Segment Open

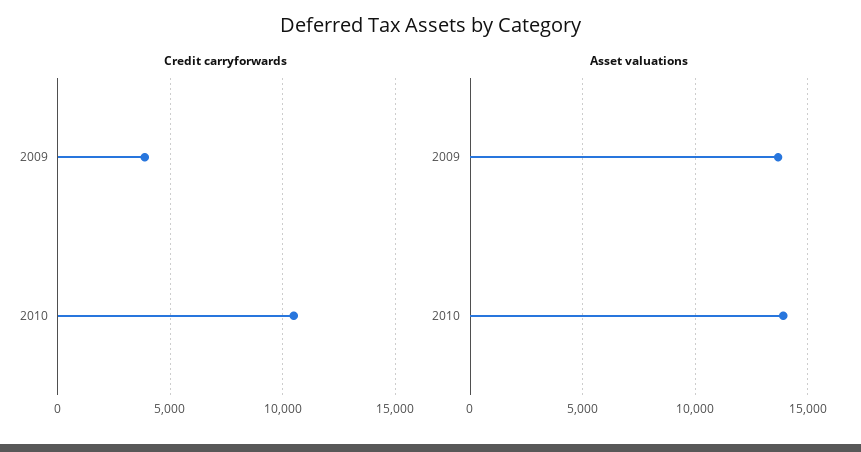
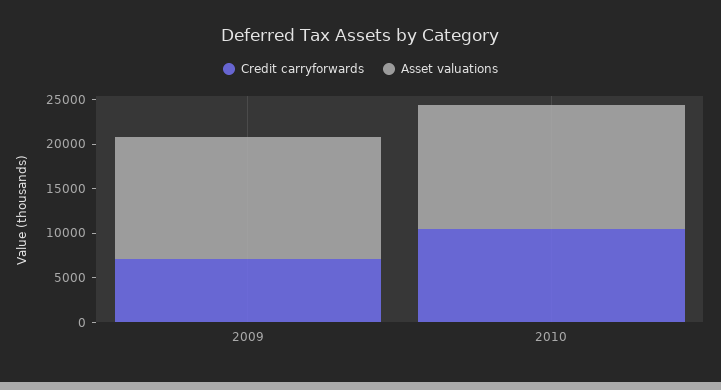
  {
    "Credit carryforwards": {
-     "2009": 4000,
+     "2009": 7000,
      "2010": 10500
    },
    "Asset valuations": {
      "2009": 13500,
      "2010": 14000
    }
  }

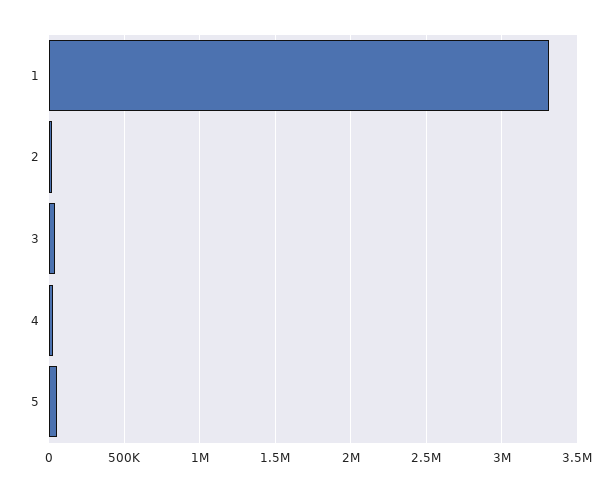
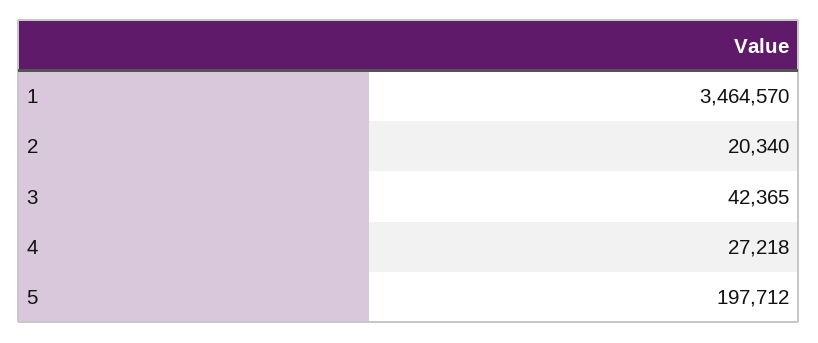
  {
-   "1": 3300000,
+   "1": 3464570,
    "2": 20340,
    "3": 42365,
    "4": 27218,
-   "5": 50000
+   "5": 197712
  }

Segment Closed

## What to produce
Your job is to copy every entry exactly. Omit the pictures.

## Output of the exercise
  {
    "Credit carryforwards": {
-     "2009": 4000,
+     "2009": 7000,
      "2010": 10500
    },
    "Asset valuations": {
      "2009": 13500,
      "2010": 14000
    }
  }

  {
-   "1": 3300000,
+   "1": 3464570,
    "2": 20340,
    "3": 42365,
    "4": 27218,
-   "5": 50000
+   "5": 197712
  }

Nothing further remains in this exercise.